Actually, the kryptonite must have hurt Superman a little bit because he has to go to hospital afterwards to recover. It must be because of all the special anti-kryptonite poisoning medicine they have at all earth hospitals. It is standard. So Superman lays in a hospital bed for a bit and then he is okay again, just enough time to annoy Lois, taunting his presence in her face before flying off, leaving her confused and heart broken.

Superman Returns is supposed to be about old lovers returning and stirring up old feelings. But this theme is left completely unresolved. Lois is still in love with Superman but she also quite likes her husband, so everyone is left a bit miserable at the end. Thank God that evil island was sorted out though. I was worried about that.

Mark Out Of Seven: 2

White Noise

Is White Noise a scary film? Not really, only if you are scared of watching blank videos. In fact, if you wanted, you could experience all the thrills of White Noise in your own home by leaving your TV set on after 3am.

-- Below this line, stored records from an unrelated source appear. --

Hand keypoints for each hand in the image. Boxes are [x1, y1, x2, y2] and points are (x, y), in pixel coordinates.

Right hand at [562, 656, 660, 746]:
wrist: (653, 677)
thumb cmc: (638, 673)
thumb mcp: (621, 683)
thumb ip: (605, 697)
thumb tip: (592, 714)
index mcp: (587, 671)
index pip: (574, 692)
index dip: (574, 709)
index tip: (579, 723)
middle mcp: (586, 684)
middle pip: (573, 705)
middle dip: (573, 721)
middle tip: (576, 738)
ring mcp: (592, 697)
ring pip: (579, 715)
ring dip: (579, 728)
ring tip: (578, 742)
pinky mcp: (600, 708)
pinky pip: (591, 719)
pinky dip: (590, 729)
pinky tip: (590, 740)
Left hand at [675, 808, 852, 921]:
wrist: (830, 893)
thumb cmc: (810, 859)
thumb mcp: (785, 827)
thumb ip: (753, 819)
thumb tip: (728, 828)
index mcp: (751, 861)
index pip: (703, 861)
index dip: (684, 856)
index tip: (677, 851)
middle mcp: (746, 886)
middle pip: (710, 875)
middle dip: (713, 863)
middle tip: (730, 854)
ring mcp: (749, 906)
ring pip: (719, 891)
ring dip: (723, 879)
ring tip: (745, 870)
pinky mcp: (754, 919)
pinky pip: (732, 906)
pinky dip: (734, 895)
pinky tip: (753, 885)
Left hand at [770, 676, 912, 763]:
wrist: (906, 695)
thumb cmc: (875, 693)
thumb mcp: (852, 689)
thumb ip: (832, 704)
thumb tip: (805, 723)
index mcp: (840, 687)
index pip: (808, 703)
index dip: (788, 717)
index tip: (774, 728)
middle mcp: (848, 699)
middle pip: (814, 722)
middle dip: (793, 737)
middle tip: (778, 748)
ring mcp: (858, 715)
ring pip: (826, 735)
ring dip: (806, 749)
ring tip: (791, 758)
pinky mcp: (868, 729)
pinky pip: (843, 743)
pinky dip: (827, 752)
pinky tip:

But what if a slightly aggressive voice spoke to you from the TV in the middle of the night? Would you be scared then? Because that is exactly what (sometimes) happens in White Noise.

Architect Jonathan Rivers loses his wife in a mysterious car accident and discovers he can still communicate with her spirit by Electronic Voice Phenomenon - recording and replaying hours and hours of "nothing" on cassette tapes and videos to capture voices from beyond the grave.

Just like Bill Odie would rather spend an afternoon with a red-crested meadow lark than any real human being, Michael Keaton would prefer to watch endless videos of static rather than spend time with his young son. (Here in lies the real moral of the film - don't get so obsessed with grief over the dead that you forget the living.)

However all is not as it seems as Jonathan's messages are invaded by some evil ghosts with slightly aggressive voices! They use words like "PIG!" and "ROT!" and even "BASTARD!" which worries Jonathan no end.

(BTW: Watch out for Keaton's "sceptical" face, it's a good one. Sceptical is quite a hard expression to pull off, but Michael does it superbly. Try it for yourself and you will see what I mean. He also does "obsessive" and "confused and also bit scared" quite well too. I bet he spent 6 months working as an architect just for the 30 seconds he appears on screen looking at those blueprints. He is such a professional.)

So who are these evil ghosts and what do they want? And are they responsible for the recent spate of murders in Jonathan's village? (Clue: yes)

It's easy to compare White Noise to The Sixth Sense - A grumpy man investigates a strange spooky phenomenon which gradually becomes more and more odd until the (boring) truth is finally revealed at the end in a series of rubbish flashbacks - but while The Sixth Sense twist is blindingly obvious from the beginning, at least it has an actual twist.

In the absence of one it tries to shove in every stock "surprise" ending in the book leaving a stupid mess that doesn't really make any sense. In the end, not even the wide range of expressions of Michael Keaton can save White Noise from its destiny in the bargain bins.